Written task a. Translate the sentence "I have shutters in my nook !" from the blog post about the nook shutters into French.

Tuesday, November 13, 2007

...sooner or later...

...over 2 years ago when I got fed-up with trying to make the cheap fiberglass/plastic shutters work in my breakfast nook, I stopped "channeling Mom" [aka making do with cheapest or doing without...] and spent $$$ at Smith and Nobel on custom basswood shutters for said nook...it took 6 weeks for them to be built [custom,after all...] and when they arrived, sometime in early 2006, [exact dates are hazy...] , the 4 boxes sat in the living room,behind the front door...waiting... waiting for the other dozen or so boxes of furniture, etc... to be constructed [thank you to Miz Minka and Mr Greenthumb...], for the nook to be "cleaned out" and "organized" [thanks again to Miz Minka, whose patience was tried by my packrat-ness [ "no, you can't have More of those, NOOOOO ! "...]and the general debris field of Mom's stuff in the dining room to move to the garage, [thank you, Joe...now if I could only find my lawn mower...] but there was also this other problem...after spending $$$ on these "high-end" shutters, I needed a "finish carpenter "or cabinet maker to properly install them... they were wood and would need to be individually "sized" to the parallelograms pretending to be rectangular windows in my nook...so a skilled craftsman, with proper tools was a must... several "false" starts left me discouraged [sorry Billy Joe Bob, I don't have a band saw you can borrow...]...then one day while I was at the chiropractors, I saw a business card on the bulletin board for a cabinet maker [turns out he built the counter in my Drs office...]...so I called him and after a lot of work, a craftsmans skill and much appreciated help from friends...I have shutters in my nook ! no longer will anyone passing by see in as I do things in the kitchen after dark...no longer do I have to remember to be "fully clothed" to go to the kitchen for a drink of water in the middle of the night...no longer will the hot summer sun make that room an oven...and the shutters look amazing !...worth every cent for construction and installation !!

Input rows.
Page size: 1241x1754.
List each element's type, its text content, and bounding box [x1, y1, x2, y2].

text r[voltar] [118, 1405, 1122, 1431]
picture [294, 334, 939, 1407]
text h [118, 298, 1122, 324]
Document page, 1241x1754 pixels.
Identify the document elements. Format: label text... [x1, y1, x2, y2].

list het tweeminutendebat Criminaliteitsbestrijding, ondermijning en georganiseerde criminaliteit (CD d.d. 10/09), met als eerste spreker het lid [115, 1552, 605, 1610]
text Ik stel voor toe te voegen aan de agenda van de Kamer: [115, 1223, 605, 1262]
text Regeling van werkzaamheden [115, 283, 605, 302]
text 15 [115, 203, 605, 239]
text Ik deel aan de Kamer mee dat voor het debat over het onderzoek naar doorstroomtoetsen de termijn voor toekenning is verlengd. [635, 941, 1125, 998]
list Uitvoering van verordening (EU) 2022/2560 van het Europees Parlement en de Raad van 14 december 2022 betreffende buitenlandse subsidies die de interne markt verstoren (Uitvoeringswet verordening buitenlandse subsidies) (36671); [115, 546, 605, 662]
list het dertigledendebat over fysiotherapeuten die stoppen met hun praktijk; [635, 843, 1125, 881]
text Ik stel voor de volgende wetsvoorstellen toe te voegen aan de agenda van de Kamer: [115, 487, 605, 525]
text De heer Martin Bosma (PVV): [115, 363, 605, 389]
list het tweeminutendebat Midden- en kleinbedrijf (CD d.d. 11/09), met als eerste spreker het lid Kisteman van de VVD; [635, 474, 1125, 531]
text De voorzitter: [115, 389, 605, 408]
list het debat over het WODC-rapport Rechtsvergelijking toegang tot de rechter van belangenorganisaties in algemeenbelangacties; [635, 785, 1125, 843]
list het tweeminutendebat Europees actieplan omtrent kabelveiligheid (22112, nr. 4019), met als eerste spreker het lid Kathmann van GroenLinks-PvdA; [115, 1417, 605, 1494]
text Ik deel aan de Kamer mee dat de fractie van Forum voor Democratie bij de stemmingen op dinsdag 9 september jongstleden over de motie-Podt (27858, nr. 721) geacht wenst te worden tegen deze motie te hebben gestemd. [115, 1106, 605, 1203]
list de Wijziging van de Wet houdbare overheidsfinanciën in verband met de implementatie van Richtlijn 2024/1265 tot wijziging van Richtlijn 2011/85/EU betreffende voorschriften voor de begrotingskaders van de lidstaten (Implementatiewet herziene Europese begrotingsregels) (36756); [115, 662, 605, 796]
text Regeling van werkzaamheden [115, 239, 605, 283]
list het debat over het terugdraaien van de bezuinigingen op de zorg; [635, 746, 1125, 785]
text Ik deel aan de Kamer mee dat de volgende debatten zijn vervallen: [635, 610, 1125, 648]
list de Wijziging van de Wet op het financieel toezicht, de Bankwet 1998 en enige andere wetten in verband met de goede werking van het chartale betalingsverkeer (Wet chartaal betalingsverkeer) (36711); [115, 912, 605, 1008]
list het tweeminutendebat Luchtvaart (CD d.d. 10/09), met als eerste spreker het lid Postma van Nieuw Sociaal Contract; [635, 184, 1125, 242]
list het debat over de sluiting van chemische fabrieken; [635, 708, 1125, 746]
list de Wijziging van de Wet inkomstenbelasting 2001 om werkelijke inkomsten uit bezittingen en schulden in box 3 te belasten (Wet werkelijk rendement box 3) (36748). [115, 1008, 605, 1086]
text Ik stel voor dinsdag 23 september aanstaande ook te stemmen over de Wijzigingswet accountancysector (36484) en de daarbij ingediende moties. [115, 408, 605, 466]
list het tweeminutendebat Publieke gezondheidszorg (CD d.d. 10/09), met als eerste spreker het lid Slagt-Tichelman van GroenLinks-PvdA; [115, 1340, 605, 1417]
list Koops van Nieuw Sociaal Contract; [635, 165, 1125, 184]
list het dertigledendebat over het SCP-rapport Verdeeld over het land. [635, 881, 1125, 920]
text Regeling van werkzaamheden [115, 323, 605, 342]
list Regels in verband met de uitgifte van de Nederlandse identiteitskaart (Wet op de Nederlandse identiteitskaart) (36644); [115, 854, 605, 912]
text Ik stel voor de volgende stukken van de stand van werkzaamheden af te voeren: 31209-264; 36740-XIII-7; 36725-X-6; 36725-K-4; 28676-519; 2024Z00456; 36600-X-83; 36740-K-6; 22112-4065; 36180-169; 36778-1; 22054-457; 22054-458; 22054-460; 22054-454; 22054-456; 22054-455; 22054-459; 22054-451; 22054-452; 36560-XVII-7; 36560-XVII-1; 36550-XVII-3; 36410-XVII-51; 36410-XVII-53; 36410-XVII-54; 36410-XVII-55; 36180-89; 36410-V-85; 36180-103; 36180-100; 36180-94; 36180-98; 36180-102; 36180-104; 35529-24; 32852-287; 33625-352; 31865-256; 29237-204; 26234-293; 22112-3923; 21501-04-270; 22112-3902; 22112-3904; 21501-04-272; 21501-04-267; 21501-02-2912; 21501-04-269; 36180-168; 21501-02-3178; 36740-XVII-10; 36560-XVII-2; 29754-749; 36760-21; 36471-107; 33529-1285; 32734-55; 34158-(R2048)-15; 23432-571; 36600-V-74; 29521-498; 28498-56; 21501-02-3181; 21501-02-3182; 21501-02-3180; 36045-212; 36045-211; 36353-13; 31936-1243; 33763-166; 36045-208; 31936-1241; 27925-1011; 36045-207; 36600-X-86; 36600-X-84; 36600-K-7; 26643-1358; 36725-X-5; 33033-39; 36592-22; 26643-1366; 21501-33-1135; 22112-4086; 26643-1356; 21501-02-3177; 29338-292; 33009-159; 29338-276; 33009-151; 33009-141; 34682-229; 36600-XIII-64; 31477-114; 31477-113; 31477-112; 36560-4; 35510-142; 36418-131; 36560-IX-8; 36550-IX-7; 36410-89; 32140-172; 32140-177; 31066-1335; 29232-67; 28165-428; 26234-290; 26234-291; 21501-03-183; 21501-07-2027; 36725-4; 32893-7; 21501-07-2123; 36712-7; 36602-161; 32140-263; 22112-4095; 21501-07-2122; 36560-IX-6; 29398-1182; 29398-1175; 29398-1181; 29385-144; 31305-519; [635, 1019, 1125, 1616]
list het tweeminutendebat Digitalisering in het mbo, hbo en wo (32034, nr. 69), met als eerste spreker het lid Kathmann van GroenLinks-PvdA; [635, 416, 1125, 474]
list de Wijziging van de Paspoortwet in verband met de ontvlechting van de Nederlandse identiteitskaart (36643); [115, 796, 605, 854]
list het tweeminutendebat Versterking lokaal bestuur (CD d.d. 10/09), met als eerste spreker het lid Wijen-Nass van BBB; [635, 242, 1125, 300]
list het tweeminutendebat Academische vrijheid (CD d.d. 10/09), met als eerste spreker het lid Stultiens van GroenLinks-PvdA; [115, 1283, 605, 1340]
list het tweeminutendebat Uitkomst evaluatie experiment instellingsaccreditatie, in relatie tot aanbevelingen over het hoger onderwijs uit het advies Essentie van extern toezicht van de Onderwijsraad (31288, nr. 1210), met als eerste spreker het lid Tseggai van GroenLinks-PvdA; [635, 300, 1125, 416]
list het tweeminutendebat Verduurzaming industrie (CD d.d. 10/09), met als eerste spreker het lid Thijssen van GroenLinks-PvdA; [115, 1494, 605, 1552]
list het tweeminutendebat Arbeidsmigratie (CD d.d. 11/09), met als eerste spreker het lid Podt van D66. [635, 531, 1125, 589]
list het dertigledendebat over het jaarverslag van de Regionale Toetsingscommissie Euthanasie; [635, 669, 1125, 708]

Written task b. Reproduce the records starting from their first line and stopping after the line that contains "Identify the document".

Task output a. J'ai des volets dans mon coin repas !

Task output b.
Page size: 1241x1754.
List each element's type, its text content, and bounding box [x1, y1, x2, y2].

text r[voltar] [118, 1405, 1122, 1431]
picture [294, 334, 939, 1407]
text h [118, 298, 1122, 324]
Document page, 1241x1754 pixels.
Identify the document elements. Format: label text... [x1, y1, x2, y2].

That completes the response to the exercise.